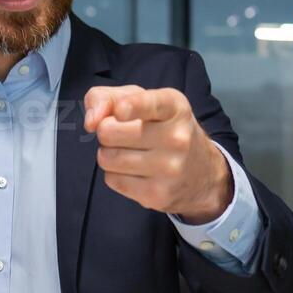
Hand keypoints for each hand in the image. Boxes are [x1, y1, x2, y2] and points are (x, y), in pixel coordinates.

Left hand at [84, 85, 231, 224]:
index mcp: (174, 107)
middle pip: (109, 132)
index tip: (121, 111)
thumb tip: (90, 121)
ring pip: (107, 158)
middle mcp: (177, 137)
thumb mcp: (143, 101)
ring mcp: (169, 169)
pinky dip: (116, 175)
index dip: (131, 106)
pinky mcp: (158, 195)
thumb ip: (108, 97)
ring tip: (130, 153)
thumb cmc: (164, 129)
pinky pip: (113, 180)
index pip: (150, 104)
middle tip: (123, 134)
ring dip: (109, 155)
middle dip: (106, 132)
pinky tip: (136, 171)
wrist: (202, 172)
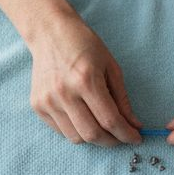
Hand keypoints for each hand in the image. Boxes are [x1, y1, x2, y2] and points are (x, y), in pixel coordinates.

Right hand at [27, 15, 141, 145]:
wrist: (49, 33)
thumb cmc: (84, 45)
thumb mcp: (111, 67)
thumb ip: (122, 99)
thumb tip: (134, 125)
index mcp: (86, 80)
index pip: (110, 120)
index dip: (126, 134)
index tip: (136, 138)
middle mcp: (64, 93)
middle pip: (92, 134)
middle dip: (112, 141)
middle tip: (121, 137)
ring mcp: (48, 101)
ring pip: (76, 138)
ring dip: (94, 138)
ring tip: (103, 127)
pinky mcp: (37, 106)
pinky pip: (61, 131)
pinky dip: (76, 131)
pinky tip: (84, 119)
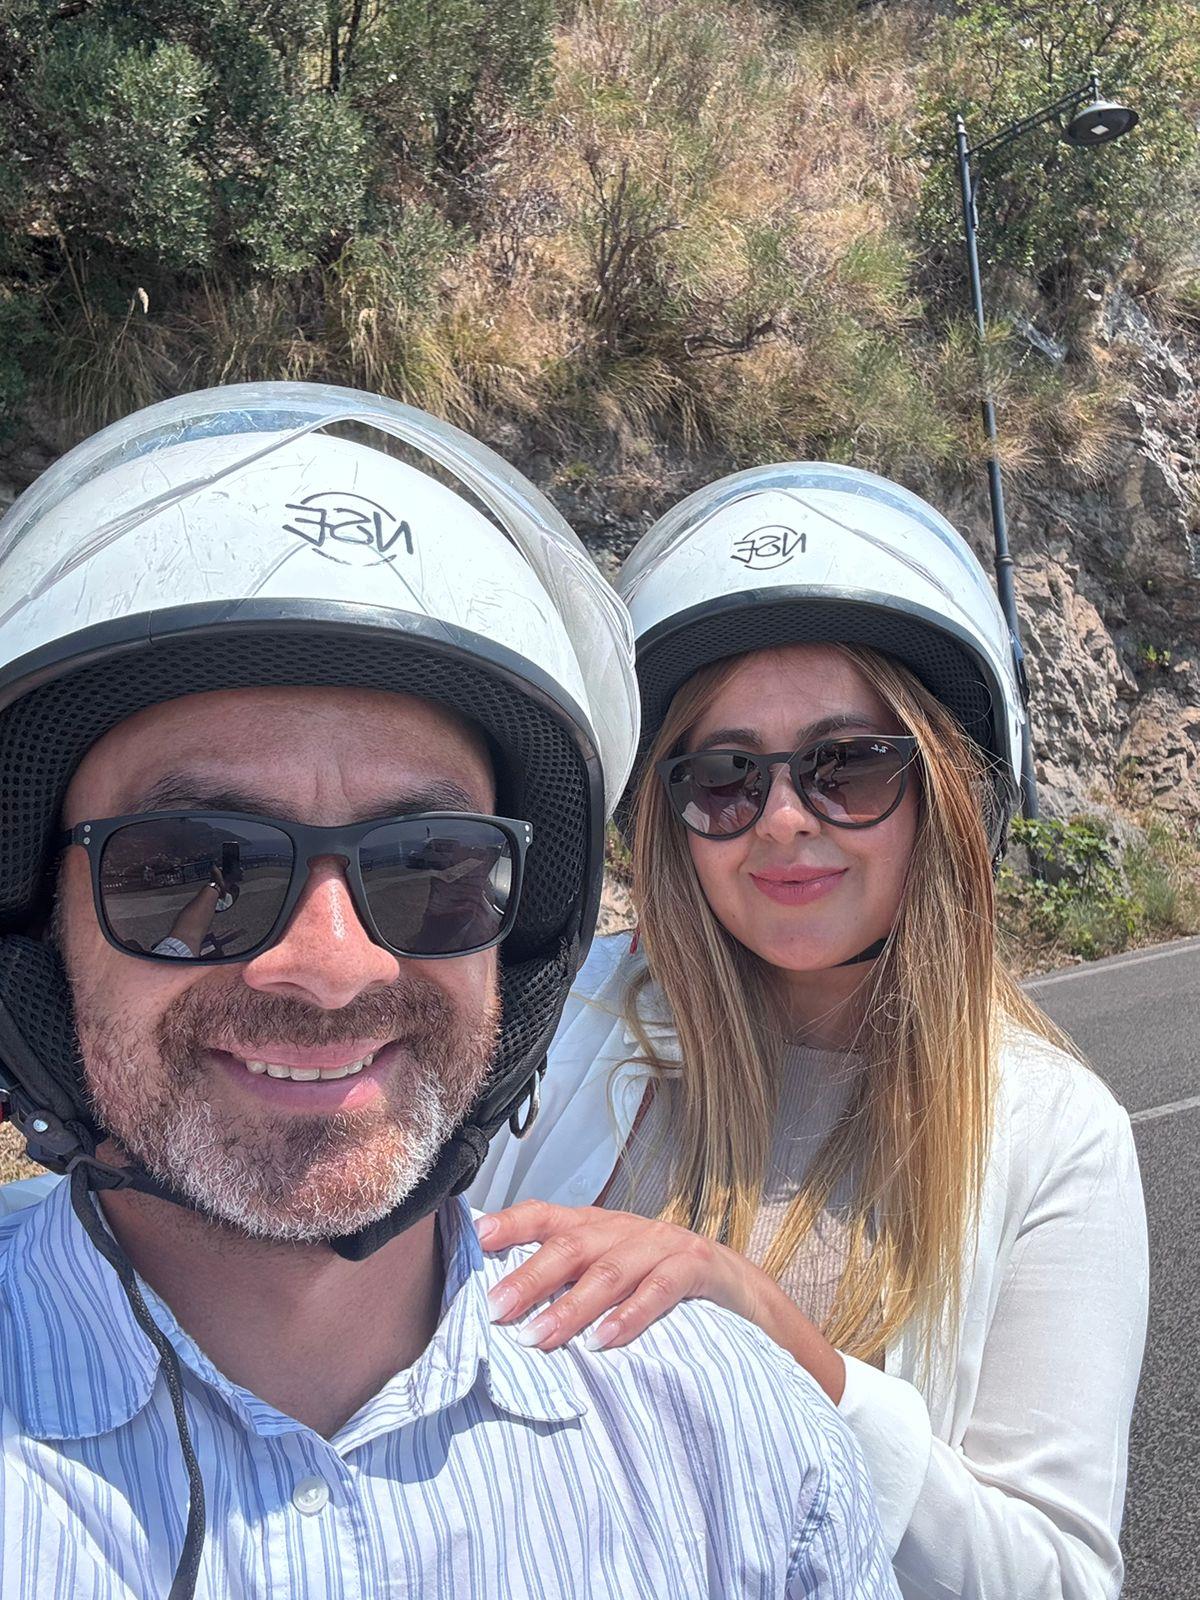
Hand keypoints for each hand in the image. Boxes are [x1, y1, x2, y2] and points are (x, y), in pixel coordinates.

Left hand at [476, 1200, 844, 1401]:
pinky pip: (661, 1288)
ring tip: (538, 1339)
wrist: (748, 1297)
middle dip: (530, 1276)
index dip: (512, 1222)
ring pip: (611, 1269)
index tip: (476, 1239)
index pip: (549, 1215)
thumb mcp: (616, 1279)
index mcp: (602, 1227)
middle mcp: (628, 1229)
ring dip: (571, 1306)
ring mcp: (665, 1244)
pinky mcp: (700, 1266)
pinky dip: (631, 1314)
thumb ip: (573, 1285)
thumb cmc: (667, 1291)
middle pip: (572, 1244)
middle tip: (494, 1311)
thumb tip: (509, 1312)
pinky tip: (605, 1341)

***

> _Problem requirements_: Using the data above, show each line where "thumb" occurs.

> _Answer space_:
thumb tip: (90, 121)
thumb mcp: (143, 101)
thumb ip: (108, 97)
thumb cmc: (164, 129)
thumb cmc: (84, 45)
thumb mcp: (111, 67)
thumb ip: (122, 99)
thumb tip: (134, 125)
thumb mcp: (616, 1279)
thumb ip: (573, 1285)
thumb cmc: (667, 1291)
thumb tip: (509, 1312)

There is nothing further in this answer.